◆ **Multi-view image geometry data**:

+ + + + +

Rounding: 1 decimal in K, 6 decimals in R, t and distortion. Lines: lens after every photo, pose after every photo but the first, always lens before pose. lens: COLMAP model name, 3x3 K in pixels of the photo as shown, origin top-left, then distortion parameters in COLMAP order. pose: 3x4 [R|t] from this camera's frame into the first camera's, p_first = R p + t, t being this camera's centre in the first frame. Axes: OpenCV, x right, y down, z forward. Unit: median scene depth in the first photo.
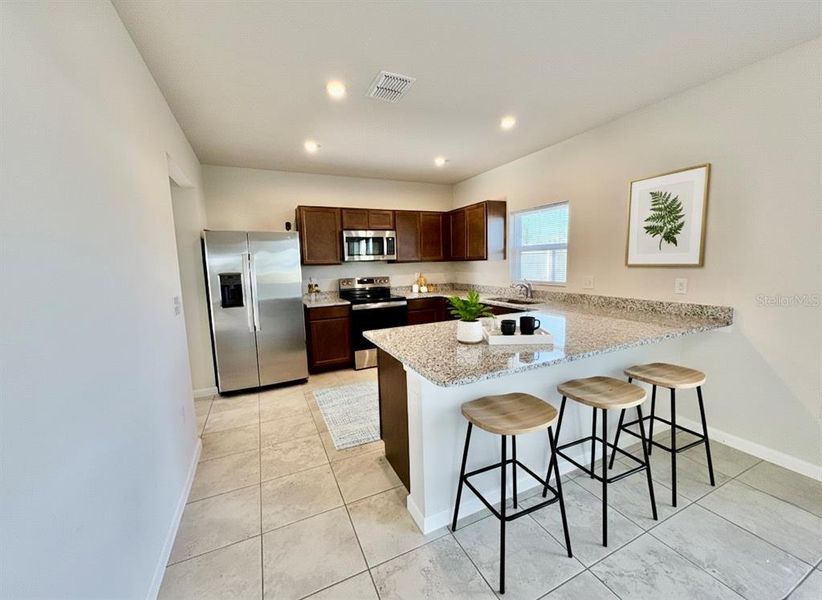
lens RADIAL K [[326.8, 0, 413.1], [0, 326.8, 298.8], [0, 0, 1]] dist [-0.000029, -0.000163]
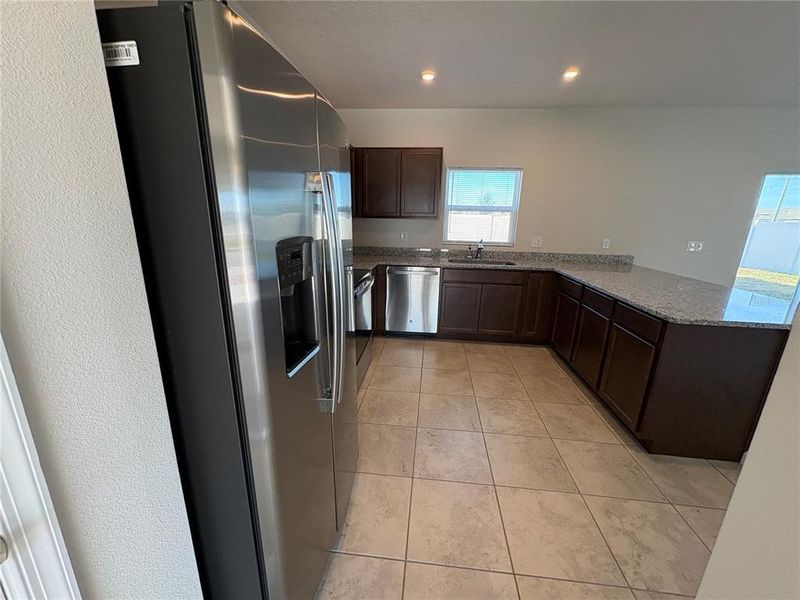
lens RADIAL K [[316.8, 0, 399.6], [0, 316.8, 299.0], [0, 0, 1]] dist [-0.001412, 0.000202]
pose [[0.513133, -0.169697, 0.841367, -0.738962], [0.058886, 0.984911, 0.162735, -0.062623], [-0.856287, -0.033960, 0.515383, 0.803469]]
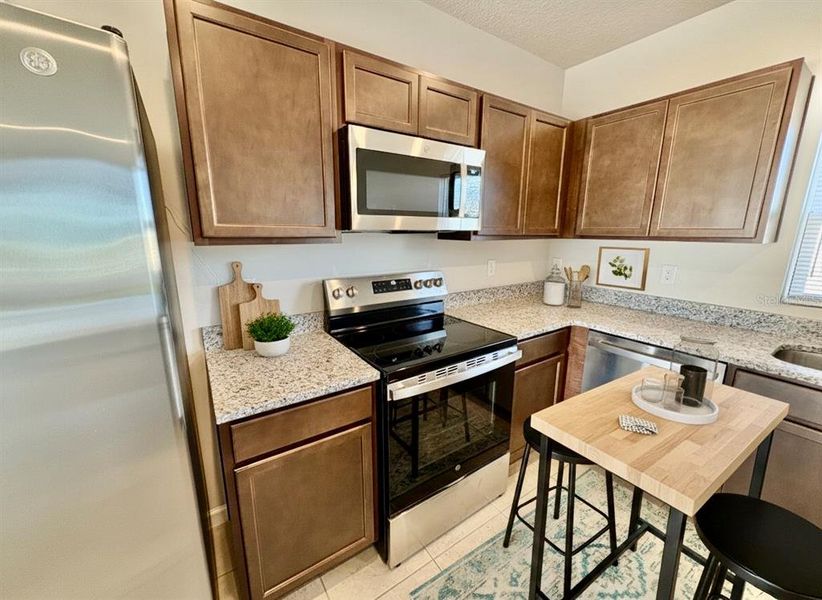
lens RADIAL K [[324.1, 0, 411.0], [0, 324.1, 300.0], [0, 0, 1]] dist [0.000268, -0.000113]
pose [[0.987574, 0.002560, 0.157133, -0.259611], [-0.018178, 0.995017, 0.098037, -0.104720], [-0.156099, -0.099675, 0.982699, 0.881697]]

+ + + + +

◆ **Task to carry out**:
Reproduce all the lines above verbatim, omitting the pictures from your answer.

◆ **The completed task**:
Rounding: 1 decimal in K, 6 decimals in R, t and distortion. Lines: lens after every photo, pose after every photo but the first, always lens before pose. lens: COLMAP model name, 3x3 K in pixels of the photo as shown, origin top-left, then distortion parameters in COLMAP order. pose: 3x4 [R|t] from this camera's frame into the first camera's, p_first = R p + t, t being this camera's centre in the first frame. Axes: OpenCV, x right, y down, z forward. Unit: median scene depth in the first photo.
lens RADIAL K [[326.8, 0, 413.1], [0, 326.8, 298.8], [0, 0, 1]] dist [-0.000029, -0.000163]
lens RADIAL K [[316.8, 0, 399.6], [0, 316.8, 299.0], [0, 0, 1]] dist [-0.001412, 0.000202]
pose [[0.513133, -0.169697, 0.841367, -0.738962], [0.058886, 0.984911, 0.162735, -0.062623], [-0.856287, -0.033960, 0.515383, 0.803469]]
lens RADIAL K [[324.1, 0, 411.0], [0, 324.1, 300.0], [0, 0, 1]] dist [0.000268, -0.000113]
pose [[0.987574, 0.002560, 0.157133, -0.259611], [-0.018178, 0.995017, 0.098037, -0.104720], [-0.156099, -0.099675, 0.982699, 0.881697]]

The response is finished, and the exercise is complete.